• Input
_ _ _ _ _ _ _

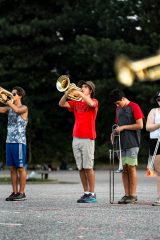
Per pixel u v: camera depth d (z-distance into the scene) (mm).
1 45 71688
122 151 18594
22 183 20234
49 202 19609
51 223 13922
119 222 14062
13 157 20031
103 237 11898
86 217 15023
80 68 76250
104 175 48938
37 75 73438
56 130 74750
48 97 73812
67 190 28234
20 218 14867
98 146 70000
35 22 70812
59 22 71750
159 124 17812
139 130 18703
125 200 18750
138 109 18641
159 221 14227
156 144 17812
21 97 20141
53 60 75188
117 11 69562
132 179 18703
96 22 72875
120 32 70562
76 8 73688
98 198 21766
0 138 32562
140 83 65188
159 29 66688
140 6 67812
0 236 12031
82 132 19125
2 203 19156
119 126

_ _ _ _ _ _ _

• What is needed
A verbatim transcription is required of the lines from the one with "159 124 17812" through the final line of the entries above, and of nothing else.

• Response area
159 124 17812
139 130 18703
125 200 18750
138 109 18641
159 221 14227
156 144 17812
21 97 20141
53 60 75188
117 11 69562
132 179 18703
96 22 72875
120 32 70562
76 8 73688
98 198 21766
0 138 32562
140 83 65188
159 29 66688
140 6 67812
0 236 12031
82 132 19125
2 203 19156
119 126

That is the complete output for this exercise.